## [Data for processing]
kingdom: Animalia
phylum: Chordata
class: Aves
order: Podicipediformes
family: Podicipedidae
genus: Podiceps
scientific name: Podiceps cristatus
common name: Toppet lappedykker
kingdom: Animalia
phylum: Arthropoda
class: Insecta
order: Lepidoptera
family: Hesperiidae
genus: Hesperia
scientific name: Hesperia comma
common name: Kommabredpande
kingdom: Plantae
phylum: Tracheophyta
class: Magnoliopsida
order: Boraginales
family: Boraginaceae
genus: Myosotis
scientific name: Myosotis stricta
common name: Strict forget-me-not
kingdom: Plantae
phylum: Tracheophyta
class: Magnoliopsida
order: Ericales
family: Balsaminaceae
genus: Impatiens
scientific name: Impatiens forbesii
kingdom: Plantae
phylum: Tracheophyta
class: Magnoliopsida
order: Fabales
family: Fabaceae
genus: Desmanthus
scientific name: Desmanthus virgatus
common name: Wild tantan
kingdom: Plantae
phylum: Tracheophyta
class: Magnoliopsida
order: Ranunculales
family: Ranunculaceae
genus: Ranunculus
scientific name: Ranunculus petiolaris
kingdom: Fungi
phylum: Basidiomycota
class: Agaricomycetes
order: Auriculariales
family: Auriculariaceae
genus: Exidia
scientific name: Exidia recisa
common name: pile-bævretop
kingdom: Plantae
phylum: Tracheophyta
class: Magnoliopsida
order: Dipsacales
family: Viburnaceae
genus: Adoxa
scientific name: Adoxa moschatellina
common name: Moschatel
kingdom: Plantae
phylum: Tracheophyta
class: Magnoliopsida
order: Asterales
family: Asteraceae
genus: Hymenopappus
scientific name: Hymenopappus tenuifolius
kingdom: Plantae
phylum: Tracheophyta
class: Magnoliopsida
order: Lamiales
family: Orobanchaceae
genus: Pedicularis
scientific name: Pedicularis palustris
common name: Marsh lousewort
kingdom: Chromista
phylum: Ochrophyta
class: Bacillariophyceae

## [Set exercise]
Repeat the material line for line, swapping "common name" for "vernacular name" everywhere it appears and leaving everything else unchanged.

## [Completed exercise]
kingdom: Animalia
phylum: Chordata
class: Aves
order: Podicipediformes
family: Podicipedidae
genus: Podiceps
scientific name: Podiceps cristatus
vernacular name: Toppet lappedykker
kingdom: Animalia
phylum: Arthropoda
class: Insecta
order: Lepidoptera
family: Hesperiidae
genus: Hesperia
scientific name: Hesperia comma
vernacular name: Kommabredpande
kingdom: Plantae
phylum: Tracheophyta
class: Magnoliopsida
order: Boraginales
family: Boraginaceae
genus: Myosotis
scientific name: Myosotis stricta
vernacular name: Strict forget-me-not
kingdom: Plantae
phylum: Tracheophyta
class: Magnoliopsida
order: Ericales
family: Balsaminaceae
genus: Impatiens
scientific name: Impatiens forbesii
kingdom: Plantae
phylum: Tracheophyta
class: Magnoliopsida
order: Fabales
family: Fabaceae
genus: Desmanthus
scientific name: Desmanthus virgatus
vernacular name: Wild tantan
kingdom: Plantae
phylum: Tracheophyta
class: Magnoliopsida
order: Ranunculales
family: Ranunculaceae
genus: Ranunculus
scientific name: Ranunculus petiolaris
kingdom: Fungi
phylum: Basidiomycota
class: Agaricomycetes
order: Auriculariales
family: Auriculariaceae
genus: Exidia
scientific name: Exidia recisa
vernacular name: pile-bævretop
kingdom: Plantae
phylum: Tracheophyta
class: Magnoliopsida
order: Dipsacales
family: Viburnaceae
genus: Adoxa
scientific name: Adoxa moschatellina
vernacular name: Moschatel
kingdom: Plantae
phylum: Tracheophyta
class: Magnoliopsida
order: Asterales
family: Asteraceae
genus: Hymenopappus
scientific name: Hymenopappus tenuifolius
kingdom: Plantae
phylum: Tracheophyta
class: Magnoliopsida
order: Lamiales
family: Orobanchaceae
genus: Pedicularis
scientific name: Pedicularis palustris
vernacular name: Marsh lousewort
kingdom: Chromista
phylum: Ochrophyta
class: Bacillariophyceae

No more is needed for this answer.